Calc Hydraulic Hammer Downstream of Control Valve

[rppearso]

how do you calculate hydraulic hammer downstream of a control valve. Perrys section 6-44 talks about valve closure time to prevent surge but what about valve opening time to prevent surge on a downstream elbow. You could use F=ma but what would your mass be, would it be the entire mass of the fluid all the way to the point of a pressure generating device (ie a pump or pressurized gas blanket)? Would the valve opening time be an iterative calculation with the first slug of liquid being calculated using F=ma and subsequent calculations be made using pulsation calculations for an already packed line? My guess would be that the worse surge would be the initian F=ma surge and once the line was packed there would be no concern for hydraulic surge. I am also thinking about just putting in a small bypass to liquid pack the line before the main valve is open but still would like to back it up with calcs.

 

[Navin A S]

The calculation of hammer downstream of a control valve is best done using a one-dimensional, unsteady flow model. The mass in the equation F=ma needs to be the mass of the fluid moving through the line, and this can be calculated by solving the equations of motion that describe the flow. The valve opening time can then be determined from the pressure wave propagation in the line. It may be necessary to use an iterative approach to first calculate the initial slug of liquid, and then use pulsation calculations for the already packed line. It is also possible to use a bypass line to liquid pack the line before the main valve is opened, which could further reduce the risk of surge.

 

[oswaler]

I would approach this problem by first understanding the properties of the fluid and the system in question. This would include factors such as the fluid's density, velocity, and pressure, as well as the dimensions and design of the control valve and downstream elbow.

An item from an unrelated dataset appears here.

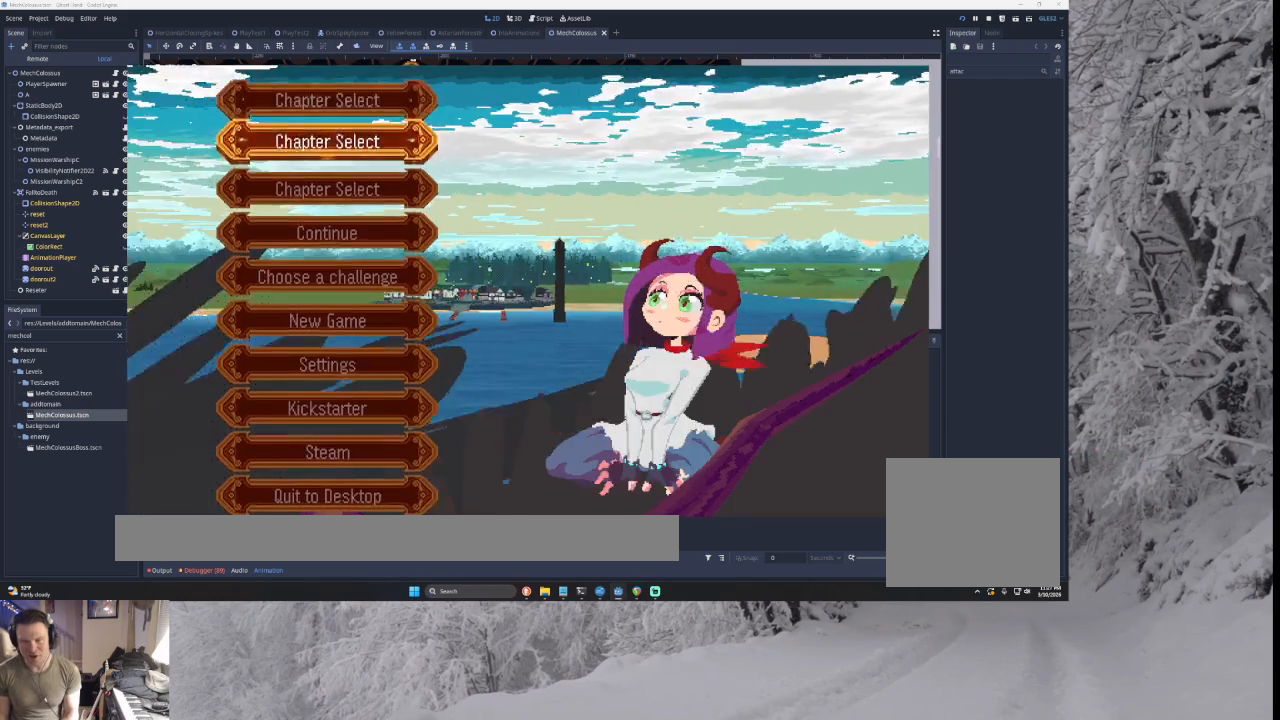
{"buttons": [], "left_stick": "center", "right_stick": "center", "events": [[200, "SQUARE", "down"], [300, "SQUARE", "up"]]}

To calculate the hydraulic hammer downstream of a control valve, I would use principles of fluid mechanics and apply them to the specific system. This would involve using equations such as the Bernoulli equation and the continuity equation to determine the pressure and velocity changes in the fluid as it flows through the system.

The mass to be used in the calculation would depend on the specific scenario and the desired level of accuracy. In some cases, it may be appropriate to use the entire mass of the fluid in the system, while in others, it may be more accurate to consider only a portion of the fluid that is directly affected by the control valve and downstream elbow.

The valve opening time can also be calculated using fluid mechanics principles, taking into account factors such as the inertia of the fluid and the rate at which the valve opens. This may involve an iterative calculation process, as you mentioned, to account for the initial surge and subsequent pulsations in the system.

In terms of preventing surge on a downstream elbow, there are various methods that can be used, including the use of bypass lines or surge tanks. These can also be analyzed and designed using fluid mechanics principles to ensure their effectiveness in preventing surge.

Overall, as a scientist, I would use a combination of theoretical calculations and experimental data to accurately predict and prevent hydraulic hammer downstream of a control valve. This would involve a thorough understanding of the system and the fluid properties, as well as the application of established principles and equations from fluid mechanics.